#### [Collection entries]
■ ■ ■ ■ ■ ■ ■
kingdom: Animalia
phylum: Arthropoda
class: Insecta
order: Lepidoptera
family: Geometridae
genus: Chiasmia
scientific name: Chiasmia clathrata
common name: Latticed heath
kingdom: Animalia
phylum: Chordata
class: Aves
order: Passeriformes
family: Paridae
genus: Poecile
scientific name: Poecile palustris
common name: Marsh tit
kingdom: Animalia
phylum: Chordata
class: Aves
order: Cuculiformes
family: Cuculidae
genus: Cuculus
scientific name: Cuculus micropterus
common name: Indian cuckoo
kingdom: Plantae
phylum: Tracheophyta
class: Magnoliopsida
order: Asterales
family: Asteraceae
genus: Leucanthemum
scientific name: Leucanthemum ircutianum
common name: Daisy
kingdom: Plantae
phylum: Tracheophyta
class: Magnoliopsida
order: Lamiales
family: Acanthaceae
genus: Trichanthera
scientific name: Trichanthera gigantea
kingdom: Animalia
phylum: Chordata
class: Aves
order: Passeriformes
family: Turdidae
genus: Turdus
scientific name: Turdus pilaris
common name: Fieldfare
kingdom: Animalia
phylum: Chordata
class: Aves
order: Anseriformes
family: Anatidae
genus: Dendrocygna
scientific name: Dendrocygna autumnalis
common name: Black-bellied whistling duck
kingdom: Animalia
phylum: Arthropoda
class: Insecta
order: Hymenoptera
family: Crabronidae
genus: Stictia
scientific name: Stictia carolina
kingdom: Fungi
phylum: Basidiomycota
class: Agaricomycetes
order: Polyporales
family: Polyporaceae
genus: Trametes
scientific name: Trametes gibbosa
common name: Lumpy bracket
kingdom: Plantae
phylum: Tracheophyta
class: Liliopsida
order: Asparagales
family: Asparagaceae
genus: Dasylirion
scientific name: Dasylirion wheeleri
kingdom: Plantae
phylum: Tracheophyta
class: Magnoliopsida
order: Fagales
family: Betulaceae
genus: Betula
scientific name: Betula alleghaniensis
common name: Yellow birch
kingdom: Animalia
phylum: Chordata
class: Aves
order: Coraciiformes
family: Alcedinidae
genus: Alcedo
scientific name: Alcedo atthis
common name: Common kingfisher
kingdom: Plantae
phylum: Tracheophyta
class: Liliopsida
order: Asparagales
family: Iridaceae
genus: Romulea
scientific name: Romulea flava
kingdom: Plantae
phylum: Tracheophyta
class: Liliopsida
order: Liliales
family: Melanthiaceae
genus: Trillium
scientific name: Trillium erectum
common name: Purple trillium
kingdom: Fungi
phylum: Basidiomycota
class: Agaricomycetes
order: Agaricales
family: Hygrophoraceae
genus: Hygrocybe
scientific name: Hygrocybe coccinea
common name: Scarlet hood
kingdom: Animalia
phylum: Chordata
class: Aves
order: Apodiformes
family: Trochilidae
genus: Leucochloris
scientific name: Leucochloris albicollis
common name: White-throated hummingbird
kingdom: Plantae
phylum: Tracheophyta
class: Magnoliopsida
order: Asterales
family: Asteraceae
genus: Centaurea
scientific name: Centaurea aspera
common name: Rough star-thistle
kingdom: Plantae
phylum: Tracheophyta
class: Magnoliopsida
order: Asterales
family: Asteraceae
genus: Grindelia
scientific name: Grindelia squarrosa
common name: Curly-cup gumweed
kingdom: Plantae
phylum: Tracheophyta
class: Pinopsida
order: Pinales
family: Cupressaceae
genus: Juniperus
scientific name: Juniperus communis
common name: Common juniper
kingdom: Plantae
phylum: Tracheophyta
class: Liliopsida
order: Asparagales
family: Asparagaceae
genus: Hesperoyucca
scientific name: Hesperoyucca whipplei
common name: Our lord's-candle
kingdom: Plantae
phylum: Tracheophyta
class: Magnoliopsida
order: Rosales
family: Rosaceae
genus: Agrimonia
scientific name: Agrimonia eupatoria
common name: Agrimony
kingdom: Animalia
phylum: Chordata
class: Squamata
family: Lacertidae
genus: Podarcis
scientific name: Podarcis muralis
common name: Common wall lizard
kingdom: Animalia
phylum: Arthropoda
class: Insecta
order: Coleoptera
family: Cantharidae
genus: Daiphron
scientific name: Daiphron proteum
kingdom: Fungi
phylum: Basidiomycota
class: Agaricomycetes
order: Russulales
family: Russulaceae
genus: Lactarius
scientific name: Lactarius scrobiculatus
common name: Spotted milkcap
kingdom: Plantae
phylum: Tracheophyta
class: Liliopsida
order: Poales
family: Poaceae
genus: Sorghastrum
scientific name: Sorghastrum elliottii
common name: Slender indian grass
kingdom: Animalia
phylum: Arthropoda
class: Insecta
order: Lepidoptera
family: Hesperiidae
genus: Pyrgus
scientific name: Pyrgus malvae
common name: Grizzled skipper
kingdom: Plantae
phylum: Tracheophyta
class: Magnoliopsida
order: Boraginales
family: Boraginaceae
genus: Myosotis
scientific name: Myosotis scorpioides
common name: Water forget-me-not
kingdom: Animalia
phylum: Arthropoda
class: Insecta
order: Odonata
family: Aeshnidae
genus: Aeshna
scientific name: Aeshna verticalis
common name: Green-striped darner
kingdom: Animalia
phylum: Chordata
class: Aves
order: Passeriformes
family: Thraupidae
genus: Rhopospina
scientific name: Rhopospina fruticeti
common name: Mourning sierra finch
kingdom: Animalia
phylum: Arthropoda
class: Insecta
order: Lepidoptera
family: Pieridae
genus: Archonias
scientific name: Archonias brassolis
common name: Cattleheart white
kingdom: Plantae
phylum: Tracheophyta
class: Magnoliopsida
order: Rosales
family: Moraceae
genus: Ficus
■ ■ ■ ■ ■ ■ ■
#### [AIM OF THE TASK]
Reproduce verbatim the lines of the data above, starting at the line containing "genus: Betula" and ending at the line containing "genus: Centaurea".

#### [FULL ANSWER]
genus: Betula
scientific name: Betula alleghaniensis
common name: Yellow birch
kingdom: Animalia
phylum: Chordata
class: Aves
order: Coraciiformes
family: Alcedinidae
genus: Alcedo
scientific name: Alcedo atthis
common name: Common kingfisher
kingdom: Plantae
phylum: Tracheophyta
class: Liliopsida
order: Asparagales
family: Iridaceae
genus: Romulea
scientific name: Romulea flava
kingdom: Plantae
phylum: Tracheophyta
class: Liliopsida
order: Liliales
family: Melanthiaceae
genus: Trillium
scientific name: Trillium erectum
common name: Purple trillium
kingdom: Fungi
phylum: Basidiomycota
class: Agaricomycetes
order: Agaricales
family: Hygrophoraceae
genus: Hygrocybe
scientific name: Hygrocybe coccinea
common name: Scarlet hood
kingdom: Animalia
phylum: Chordata
class: Aves
order: Apodiformes
family: Trochilidae
genus: Leucochloris
scientific name: Leucochloris albicollis
common name: White-throated hummingbird
kingdom: Plantae
phylum: Tracheophyta
class: Magnoliopsida
order: Asterales
family: Asteraceae
genus: Centaurea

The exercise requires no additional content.